Another important implication of the study, said Quartz, is that it furthers the notion that our ideas of fairness are inborn, and not learned.

"A sense of fairness is a basic part of our biology," he said. "This underlies the idea that our brain comes prepared to engage and to solve moral dilemmas, which are critical for any kind of life in a society."

Brain scans are increasingly playing an important part in understanding how different areas of the human brain interact to make decisions.

"It's a remarkable advance in our understanding of the brain to be able to peer into the brain, understand the dynamics of decision making and predict what will be decided," said Dr.

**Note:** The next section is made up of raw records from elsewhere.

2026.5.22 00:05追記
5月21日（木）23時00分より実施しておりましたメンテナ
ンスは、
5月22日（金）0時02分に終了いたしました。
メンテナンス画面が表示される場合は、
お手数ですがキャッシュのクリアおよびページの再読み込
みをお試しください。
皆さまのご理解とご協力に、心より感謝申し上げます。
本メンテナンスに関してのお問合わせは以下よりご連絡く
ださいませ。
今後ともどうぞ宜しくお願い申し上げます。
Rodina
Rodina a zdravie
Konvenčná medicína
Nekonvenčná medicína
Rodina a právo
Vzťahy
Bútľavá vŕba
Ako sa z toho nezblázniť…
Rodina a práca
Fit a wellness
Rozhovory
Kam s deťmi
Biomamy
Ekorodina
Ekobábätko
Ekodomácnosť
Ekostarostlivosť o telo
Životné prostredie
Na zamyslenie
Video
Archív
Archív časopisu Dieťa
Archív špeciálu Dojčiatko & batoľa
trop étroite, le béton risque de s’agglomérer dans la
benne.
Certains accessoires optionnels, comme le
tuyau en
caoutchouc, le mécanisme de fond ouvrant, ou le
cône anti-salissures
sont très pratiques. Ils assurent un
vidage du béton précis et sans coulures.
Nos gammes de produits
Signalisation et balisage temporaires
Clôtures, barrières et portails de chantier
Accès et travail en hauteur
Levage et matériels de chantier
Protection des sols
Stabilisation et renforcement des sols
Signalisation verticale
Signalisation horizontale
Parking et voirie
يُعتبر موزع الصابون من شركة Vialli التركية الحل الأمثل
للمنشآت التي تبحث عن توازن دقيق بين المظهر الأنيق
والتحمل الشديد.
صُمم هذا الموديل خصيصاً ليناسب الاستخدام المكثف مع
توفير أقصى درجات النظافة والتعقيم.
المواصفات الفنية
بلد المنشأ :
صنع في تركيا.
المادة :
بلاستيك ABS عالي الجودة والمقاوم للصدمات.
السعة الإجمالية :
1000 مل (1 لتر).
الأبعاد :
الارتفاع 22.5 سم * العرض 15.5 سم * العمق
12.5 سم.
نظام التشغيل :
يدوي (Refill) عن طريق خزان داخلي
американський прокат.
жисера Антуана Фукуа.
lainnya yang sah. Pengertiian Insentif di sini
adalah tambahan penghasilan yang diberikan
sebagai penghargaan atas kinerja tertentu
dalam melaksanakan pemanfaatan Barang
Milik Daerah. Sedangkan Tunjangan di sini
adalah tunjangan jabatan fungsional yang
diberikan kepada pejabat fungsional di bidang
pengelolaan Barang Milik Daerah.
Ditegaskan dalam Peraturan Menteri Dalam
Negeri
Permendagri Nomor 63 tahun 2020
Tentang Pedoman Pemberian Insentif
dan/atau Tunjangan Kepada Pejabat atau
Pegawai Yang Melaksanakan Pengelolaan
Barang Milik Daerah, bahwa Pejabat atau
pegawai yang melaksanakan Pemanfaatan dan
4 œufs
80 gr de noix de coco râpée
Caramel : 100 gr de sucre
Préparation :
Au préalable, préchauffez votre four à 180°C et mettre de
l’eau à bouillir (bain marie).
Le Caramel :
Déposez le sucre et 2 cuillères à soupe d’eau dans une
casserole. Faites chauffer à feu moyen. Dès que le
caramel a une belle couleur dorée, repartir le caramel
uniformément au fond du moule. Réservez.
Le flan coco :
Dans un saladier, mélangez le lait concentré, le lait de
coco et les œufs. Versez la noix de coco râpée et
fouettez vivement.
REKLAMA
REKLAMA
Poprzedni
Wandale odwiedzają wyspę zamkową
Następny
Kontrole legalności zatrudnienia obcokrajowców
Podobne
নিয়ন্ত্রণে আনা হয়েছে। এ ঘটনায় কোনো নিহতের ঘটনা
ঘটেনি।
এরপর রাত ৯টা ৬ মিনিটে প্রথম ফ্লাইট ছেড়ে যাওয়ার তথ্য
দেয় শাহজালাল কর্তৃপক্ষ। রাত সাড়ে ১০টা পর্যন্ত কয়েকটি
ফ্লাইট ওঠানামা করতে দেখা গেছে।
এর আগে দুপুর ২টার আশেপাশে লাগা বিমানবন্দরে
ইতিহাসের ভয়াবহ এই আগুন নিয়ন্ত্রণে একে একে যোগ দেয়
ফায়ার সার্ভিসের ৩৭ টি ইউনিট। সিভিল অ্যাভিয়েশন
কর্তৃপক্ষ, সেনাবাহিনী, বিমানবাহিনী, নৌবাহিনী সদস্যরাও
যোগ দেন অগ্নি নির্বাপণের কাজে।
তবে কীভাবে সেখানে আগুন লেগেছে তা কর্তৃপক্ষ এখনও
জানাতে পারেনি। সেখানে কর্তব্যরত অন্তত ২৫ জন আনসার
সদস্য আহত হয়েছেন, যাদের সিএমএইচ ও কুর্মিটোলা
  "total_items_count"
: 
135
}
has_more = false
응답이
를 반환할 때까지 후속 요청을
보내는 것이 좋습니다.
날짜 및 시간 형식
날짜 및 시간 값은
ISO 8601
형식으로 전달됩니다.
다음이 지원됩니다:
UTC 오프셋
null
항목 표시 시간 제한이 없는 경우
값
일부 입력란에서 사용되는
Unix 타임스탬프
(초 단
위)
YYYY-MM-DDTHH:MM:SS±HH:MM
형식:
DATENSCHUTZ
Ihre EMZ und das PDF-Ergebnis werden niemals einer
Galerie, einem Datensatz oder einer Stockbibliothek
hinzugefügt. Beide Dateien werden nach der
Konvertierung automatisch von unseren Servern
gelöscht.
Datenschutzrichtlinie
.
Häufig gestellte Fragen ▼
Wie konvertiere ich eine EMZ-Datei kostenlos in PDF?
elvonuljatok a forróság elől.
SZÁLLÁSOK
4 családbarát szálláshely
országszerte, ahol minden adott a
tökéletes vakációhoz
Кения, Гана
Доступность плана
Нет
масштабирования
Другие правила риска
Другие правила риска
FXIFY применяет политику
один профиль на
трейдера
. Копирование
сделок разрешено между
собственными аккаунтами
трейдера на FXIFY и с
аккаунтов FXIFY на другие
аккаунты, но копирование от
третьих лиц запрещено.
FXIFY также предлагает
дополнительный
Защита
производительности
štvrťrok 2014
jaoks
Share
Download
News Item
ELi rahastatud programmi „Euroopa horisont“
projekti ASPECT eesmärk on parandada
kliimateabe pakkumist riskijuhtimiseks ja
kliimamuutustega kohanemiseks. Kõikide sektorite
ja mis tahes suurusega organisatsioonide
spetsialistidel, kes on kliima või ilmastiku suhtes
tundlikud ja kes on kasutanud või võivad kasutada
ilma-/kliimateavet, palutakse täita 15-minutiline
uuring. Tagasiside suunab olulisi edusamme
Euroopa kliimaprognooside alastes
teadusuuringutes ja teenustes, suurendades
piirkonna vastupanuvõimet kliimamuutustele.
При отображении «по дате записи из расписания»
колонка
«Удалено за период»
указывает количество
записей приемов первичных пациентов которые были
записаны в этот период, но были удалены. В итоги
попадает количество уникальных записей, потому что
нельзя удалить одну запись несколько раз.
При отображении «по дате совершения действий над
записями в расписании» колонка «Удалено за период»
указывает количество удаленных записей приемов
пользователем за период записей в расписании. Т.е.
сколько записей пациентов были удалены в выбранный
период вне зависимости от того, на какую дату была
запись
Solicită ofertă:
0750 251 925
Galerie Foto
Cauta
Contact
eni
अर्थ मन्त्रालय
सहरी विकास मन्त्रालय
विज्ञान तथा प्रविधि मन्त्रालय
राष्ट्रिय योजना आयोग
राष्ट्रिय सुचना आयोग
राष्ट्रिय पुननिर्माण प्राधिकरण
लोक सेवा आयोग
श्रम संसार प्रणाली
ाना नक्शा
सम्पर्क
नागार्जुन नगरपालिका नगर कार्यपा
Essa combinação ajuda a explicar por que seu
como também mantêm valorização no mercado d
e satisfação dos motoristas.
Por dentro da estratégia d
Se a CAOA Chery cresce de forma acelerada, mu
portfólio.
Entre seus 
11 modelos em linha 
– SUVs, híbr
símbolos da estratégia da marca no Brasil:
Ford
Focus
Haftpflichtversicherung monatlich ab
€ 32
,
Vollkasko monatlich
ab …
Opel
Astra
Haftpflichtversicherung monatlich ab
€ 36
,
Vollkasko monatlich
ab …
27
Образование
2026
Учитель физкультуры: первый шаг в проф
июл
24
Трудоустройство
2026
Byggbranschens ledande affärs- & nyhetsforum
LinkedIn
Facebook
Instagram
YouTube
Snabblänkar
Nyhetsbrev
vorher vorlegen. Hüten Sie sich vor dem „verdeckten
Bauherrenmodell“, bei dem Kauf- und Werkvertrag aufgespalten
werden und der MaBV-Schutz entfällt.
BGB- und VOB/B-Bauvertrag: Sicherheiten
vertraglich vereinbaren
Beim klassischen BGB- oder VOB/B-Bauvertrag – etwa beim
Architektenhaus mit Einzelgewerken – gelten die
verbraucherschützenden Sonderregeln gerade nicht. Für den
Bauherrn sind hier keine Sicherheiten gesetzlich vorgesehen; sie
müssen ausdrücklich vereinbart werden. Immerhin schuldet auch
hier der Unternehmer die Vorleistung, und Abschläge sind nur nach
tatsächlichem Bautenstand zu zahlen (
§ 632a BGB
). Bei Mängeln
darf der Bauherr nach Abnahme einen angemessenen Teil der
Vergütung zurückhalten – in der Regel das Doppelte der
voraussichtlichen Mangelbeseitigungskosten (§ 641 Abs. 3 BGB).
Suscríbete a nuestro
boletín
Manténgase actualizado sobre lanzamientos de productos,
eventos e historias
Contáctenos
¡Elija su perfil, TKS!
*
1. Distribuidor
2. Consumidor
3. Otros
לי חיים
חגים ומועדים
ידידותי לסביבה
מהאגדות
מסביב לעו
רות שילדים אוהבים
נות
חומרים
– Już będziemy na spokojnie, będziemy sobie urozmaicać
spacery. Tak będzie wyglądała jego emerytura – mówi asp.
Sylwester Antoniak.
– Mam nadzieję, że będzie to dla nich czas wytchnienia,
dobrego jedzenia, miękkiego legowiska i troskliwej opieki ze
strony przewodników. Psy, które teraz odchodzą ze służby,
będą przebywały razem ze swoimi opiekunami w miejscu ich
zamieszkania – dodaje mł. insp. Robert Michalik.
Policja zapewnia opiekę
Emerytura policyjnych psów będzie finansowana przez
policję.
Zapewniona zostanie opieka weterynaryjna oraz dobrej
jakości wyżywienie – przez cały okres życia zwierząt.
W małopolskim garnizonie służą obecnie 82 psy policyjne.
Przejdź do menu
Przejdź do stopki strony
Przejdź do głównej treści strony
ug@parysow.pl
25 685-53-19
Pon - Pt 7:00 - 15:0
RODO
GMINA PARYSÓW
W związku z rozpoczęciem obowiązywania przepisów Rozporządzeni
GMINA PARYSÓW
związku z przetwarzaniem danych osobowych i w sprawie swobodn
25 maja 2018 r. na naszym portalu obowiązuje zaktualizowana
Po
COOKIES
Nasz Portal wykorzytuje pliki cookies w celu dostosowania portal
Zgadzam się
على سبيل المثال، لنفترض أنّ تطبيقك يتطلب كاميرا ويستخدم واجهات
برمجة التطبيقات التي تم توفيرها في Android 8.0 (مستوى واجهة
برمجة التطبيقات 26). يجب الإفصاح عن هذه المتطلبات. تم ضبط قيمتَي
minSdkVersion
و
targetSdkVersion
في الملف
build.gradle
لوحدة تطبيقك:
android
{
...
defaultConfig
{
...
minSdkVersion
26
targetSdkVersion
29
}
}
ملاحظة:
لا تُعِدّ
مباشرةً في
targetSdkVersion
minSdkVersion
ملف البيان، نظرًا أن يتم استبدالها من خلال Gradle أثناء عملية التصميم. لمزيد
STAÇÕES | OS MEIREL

Paul Root Wolpe, a bioethicist at the University of Pennsylvania and president of the American Society for Bioethics and Humanities, who was not involved with the study.

It's important, said Wolpe, not to oversimplify how our decisions are made.

"To chalk it off to emotions is to take away from what it means to evolve as a social species," he said, adding that emotion still plays an important role in decision making.

"I'm not sure there's anybody who believes the moral decisions that people make in their everyday lives are not deeply influenced by emotion."

Any Questions?

One possible follow-up proposed by Quartz is to study whether brain scans can help predict whether someone is a Democrat or a Republican based on how their brain lights up in these moral situations.

Wolpe agrees that insights like these would be fascinating, but cautions that it will raise privacy concerns.

"Imagine what could happen if, through brain imaging, we could correlate with voting patterns and other behaviors?" he said. "That's a very troubling idea in some ways.

"It would be a fascinating and also troubling development to look at brain function or brain traits and categorize people through them," said Wolpe. "[But] it has a deterministic feel that I think people find really disturbing."